**EXERCISE TASKS**
**A)** In the Milan Design Week text, what name did Roosegaarde give his wall of light- and heat-sensitive metallic flowers?
**B)** Set down the passage of the Milan Design Week text from "Off-White C/O Ginori" up to and including "unveiled in 2022.".
**C)** Turn the paragraph of the Milan Design Week text beginning "Taking over sports center La Pelota" into a short bulleted list that keeps its main facts.

**PAGE EXTRACT**

____________

For instance, Japan-based Makoto developed a life-size Garden of Eden in which natural elements such as leaves, fruits and flowers hang from a man-made copper tree and cover the glass case at its feet, inviting visitors to appreciate the change in shape, color and smell of the natural elements subject to decay. The artist also lends his poetic touch to a botanical sculpture housed inside the Bulgari hotel in Milan made of exotic and seasonal flowers partly sprayed in gold.
Exploring the power of the light, Roosegaarde created an artwork consisting of a wall covered in light and heat-sensitive metallic flowers, which bloom and close according to different conditions. He called it Lotus Oculos and conceived it as a dialogue between technology and nature, perhaps as a critique on the balance to be found between humanity and the environment.
The idea of perceptions informs Janssen’s “Gam Gam Gam” exhibit contrasting with the opulent coffered ceiling and marble columns of the room. Six minimalist glass cases — which display the artist’s experiments on light and reflection — force the audience to shift its perception of things, a means to show reality in a different way, as she put it.
Van Duysen, too, worked on shifting perceptions by installing a monolithic maze inside a room at the gallery, forcing visitors to follow a predetermined pathway but at the same time intending the installation as a contemplative space, hence the artwork’s name: “Shelter.” Covered in metal, both golden and silver, the maze’s walls reference Bulgari’s Serpenti creations.
Hermès’ interior design collection has become over the years as covetable as its signature leather goods products, so it comes as no surprise that the French luxury brand continues to expand its offering.
In open contrast to the pandemic reality that has forced people to stay apart, thus lacking physical contact, the latest additions include objects where luxe materials are front and center.
Taking over sports center La Pelota in Milan’s Brera district, Hermès has unveiled a collection rich in raw and tactile materials including the “Sillage d’Hermès” armchair with a rounded shape and vintage flair designed by Studio Mumbai. It was crafted from beechwood, and upholstered with a sustainable cellulosic compound made of 70 percent recycled materials assembled in Apulia, the Italian region that boasts a five-century-old tradition in the making of papier-mâché. Pushing the boundaries of material innovation, the house also introduced the “Sialk” centerpieces realized using a thin copper sheet enameled with bold colors.
Off-White C/O Ginori 1735
On the occasion of Milan Design Week, Off-White and Ginori 1735 are presenting a limited-edition capsule that previews a more extensive partnership to be unveiled in 2022.
Introduced at the hip fashion brand’s Milan flagship, whose first level was transformed into a customized home environment, the capsule includes a full tableware set with dinner plates, serving platters, a teapot and teacup saucer set. Rendered in a restrained palette of black and white, the pieces combine the late-Baroque design of Ginori 1735’s Antico Doccia collection with Off-White’s urban touch, reflected in graffiti-inspired decors.

____________

**DATA SHOWN**
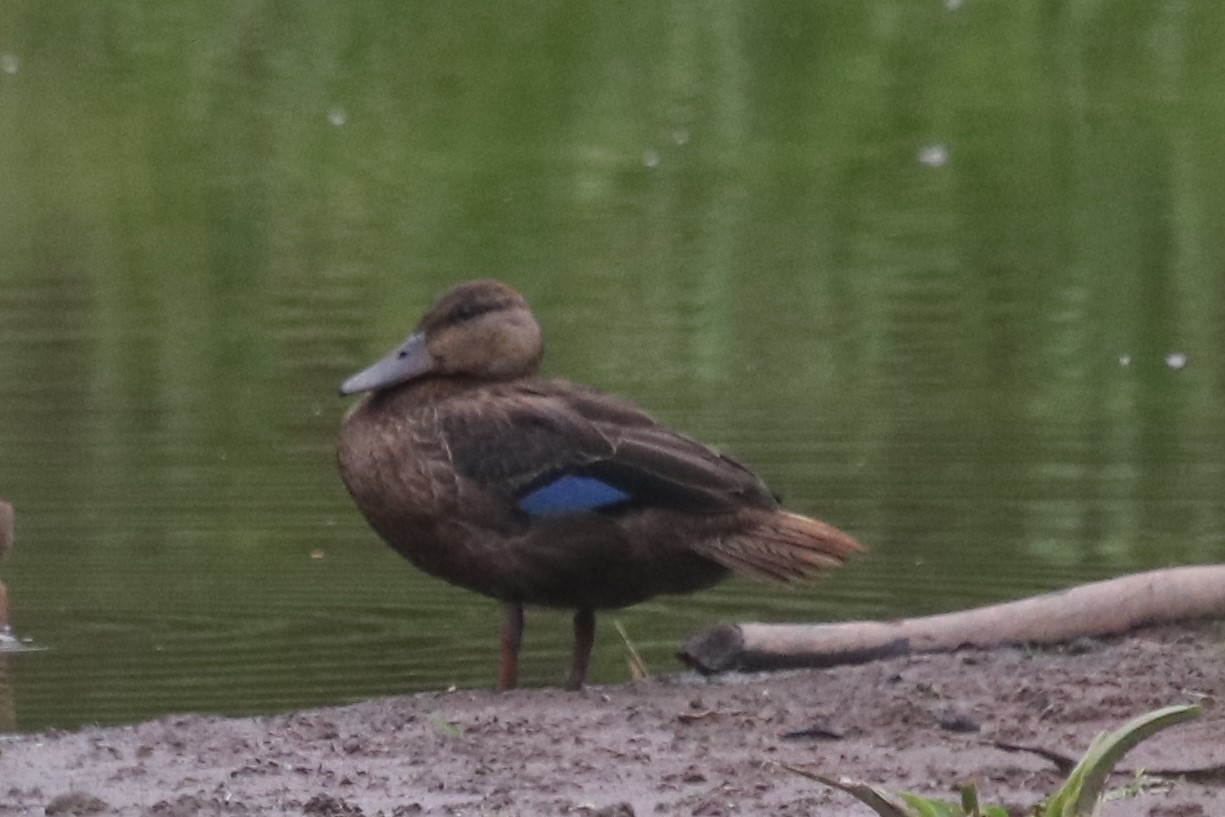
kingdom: Animalia
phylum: Chordata
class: Aves
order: Anseriformes
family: Anatidae
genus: Anas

____________

**TASK RESULTS**
**A)** Lotus Oculos

**B)**
Off-White C/O Ginori 1735
On the occasion of Milan Design Week, Off-White and Ginori 1735 are presenting a limited-edition capsule that previews a more extensive partnership to be unveiled in 2022.

**C)**
- Hermès showed a collection rich in raw and tactile materials at the La Pelota sports center in Milan's Brera district.
- Studio Mumbai designed the "Sillage d'Hermès" armchair, which has a rounded shape and vintage flair.
- The armchair is made of beechwood. Its upholstery is a sustainable cellulosic compound made of 70 percent recycled materials.
- The upholstery was assembled in Apulia, an Italian region with a five-century-old tradition of making papier-mâché.
- Hermès also introduced the "Sialk" centerpieces, made from a thin copper sheet enameled in bold colors.